Coming a close second in popularity to the ASBI, has to be the application for a gas safety injunction.  Landlords are statutorily obliged to carry out gas servicing checks annually and it’s overwhelming how many tenants think it’s their “right” to not allow contractors in.  It’s not surprising given what some tenants might be hiding – anything from cannabis factories to sub-tenants and stolen goods!  

Getting a gas safety injunction is usually very straightforward and given the potential health and safety consequences of a faulty gas appliance, the Court should award you your injunction without much of a fuss.  With new case law, we can also ensure that the gas safety injunction remains in place for the duration of the tenancy agreement, saving landlords the annual costs of getting an injunction against repeat offenders.  Just make sure that you turn up when you have agreed to... if you don’t attend you can face a hefty wasted costs order against you and the prospect of re-applying for the injunction, which now carries a revised court fee of £280. 

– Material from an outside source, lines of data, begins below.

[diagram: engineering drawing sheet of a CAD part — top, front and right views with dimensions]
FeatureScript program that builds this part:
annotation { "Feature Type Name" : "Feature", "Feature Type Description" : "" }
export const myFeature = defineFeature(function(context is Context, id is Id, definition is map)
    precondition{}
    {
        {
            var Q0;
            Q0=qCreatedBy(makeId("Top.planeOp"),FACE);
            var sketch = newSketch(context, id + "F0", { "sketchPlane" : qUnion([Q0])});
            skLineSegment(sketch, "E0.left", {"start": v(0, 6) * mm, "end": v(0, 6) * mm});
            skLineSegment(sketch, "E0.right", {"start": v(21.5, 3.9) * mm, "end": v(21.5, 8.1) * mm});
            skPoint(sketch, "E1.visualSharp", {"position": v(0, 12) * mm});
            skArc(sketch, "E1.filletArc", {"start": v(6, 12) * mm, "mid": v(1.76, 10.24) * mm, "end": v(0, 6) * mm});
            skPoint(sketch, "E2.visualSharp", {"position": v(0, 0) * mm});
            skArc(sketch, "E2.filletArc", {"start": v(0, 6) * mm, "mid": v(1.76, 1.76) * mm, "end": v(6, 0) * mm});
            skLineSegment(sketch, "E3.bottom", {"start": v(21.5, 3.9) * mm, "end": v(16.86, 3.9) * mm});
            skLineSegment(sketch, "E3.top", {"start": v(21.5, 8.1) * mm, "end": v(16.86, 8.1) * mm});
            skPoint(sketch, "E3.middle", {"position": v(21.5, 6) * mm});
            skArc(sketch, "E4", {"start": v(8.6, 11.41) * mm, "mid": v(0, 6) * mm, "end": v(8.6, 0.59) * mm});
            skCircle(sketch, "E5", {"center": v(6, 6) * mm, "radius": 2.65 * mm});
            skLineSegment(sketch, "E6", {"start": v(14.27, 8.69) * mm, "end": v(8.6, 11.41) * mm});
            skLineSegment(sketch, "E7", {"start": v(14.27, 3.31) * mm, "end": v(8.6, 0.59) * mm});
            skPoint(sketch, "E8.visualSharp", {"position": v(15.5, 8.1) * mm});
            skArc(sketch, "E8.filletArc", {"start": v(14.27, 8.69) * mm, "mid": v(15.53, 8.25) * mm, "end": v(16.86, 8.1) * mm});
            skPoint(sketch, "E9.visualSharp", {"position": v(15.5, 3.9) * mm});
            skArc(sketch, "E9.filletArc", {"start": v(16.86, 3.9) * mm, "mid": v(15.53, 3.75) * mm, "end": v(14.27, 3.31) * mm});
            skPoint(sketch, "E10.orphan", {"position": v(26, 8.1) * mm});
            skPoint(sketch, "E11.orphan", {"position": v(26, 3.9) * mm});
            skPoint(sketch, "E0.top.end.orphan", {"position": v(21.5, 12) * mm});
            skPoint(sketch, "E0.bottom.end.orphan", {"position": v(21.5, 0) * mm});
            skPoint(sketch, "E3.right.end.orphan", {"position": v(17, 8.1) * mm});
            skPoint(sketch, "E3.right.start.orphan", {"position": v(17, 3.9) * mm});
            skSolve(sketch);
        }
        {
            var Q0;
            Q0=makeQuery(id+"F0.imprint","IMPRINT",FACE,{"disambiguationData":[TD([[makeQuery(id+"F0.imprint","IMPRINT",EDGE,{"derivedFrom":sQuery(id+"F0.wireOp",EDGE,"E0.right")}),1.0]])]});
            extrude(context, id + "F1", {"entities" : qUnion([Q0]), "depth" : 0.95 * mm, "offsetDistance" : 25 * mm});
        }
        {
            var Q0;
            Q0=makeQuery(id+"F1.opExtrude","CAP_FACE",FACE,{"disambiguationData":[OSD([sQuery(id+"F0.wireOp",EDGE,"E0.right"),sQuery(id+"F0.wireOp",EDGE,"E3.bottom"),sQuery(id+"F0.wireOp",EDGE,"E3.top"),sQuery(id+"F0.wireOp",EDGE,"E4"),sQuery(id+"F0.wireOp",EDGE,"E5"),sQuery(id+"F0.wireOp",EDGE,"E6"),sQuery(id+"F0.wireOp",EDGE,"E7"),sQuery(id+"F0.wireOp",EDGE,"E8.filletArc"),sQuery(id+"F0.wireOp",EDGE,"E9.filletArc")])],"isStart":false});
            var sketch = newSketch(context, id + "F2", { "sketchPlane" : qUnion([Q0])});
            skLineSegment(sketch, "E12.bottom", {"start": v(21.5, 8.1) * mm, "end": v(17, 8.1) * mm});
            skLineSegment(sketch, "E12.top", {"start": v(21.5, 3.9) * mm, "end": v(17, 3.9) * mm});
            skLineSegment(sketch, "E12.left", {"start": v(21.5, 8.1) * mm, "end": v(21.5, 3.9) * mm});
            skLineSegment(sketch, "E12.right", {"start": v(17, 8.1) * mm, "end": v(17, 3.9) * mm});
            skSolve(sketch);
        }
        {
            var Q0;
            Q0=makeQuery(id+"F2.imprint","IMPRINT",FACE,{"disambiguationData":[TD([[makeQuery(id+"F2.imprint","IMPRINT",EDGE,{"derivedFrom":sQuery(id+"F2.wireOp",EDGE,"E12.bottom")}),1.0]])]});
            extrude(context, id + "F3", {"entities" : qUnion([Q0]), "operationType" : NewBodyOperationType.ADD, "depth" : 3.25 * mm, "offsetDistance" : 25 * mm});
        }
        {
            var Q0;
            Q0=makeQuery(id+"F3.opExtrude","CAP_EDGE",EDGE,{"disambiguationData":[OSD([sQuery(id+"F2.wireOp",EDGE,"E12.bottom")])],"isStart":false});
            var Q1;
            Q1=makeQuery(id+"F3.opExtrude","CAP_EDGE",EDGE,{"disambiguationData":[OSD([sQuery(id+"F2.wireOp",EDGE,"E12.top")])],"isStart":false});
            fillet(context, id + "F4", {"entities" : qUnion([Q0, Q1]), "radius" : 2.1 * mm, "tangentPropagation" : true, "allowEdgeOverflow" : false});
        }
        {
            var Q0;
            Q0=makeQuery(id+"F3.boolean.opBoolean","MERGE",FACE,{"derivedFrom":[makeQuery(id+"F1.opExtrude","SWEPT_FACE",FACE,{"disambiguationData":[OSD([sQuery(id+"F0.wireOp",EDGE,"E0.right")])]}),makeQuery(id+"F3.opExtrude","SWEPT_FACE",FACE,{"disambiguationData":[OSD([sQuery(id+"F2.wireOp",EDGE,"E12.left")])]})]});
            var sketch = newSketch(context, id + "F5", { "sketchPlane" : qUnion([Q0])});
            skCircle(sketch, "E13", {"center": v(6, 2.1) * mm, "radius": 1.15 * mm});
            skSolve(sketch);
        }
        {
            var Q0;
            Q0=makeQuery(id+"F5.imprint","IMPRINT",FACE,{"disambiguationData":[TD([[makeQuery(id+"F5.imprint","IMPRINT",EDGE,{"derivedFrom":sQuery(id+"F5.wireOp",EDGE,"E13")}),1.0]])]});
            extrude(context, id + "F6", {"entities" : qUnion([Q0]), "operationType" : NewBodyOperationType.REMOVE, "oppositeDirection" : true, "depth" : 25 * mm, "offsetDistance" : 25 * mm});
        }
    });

There are, of course, other injunctions available to landlords; for gaining access to the property to carry out inspections or repairs, and for preventing a breach of tenancy.  Both of these are really useful to ensure that the property is being well looked after and the tenant is complying with all the terms of their tenancy agreement, should possession proceedings not be required or wanted at that stage. 

Landlords need to keep a good record of any attempts they have made to arrange access with the tenant or leaseholder.  Simply sending one letter to arrange access will not suffice, so make sure several attempts have been made to improve your chances of getting that injunction.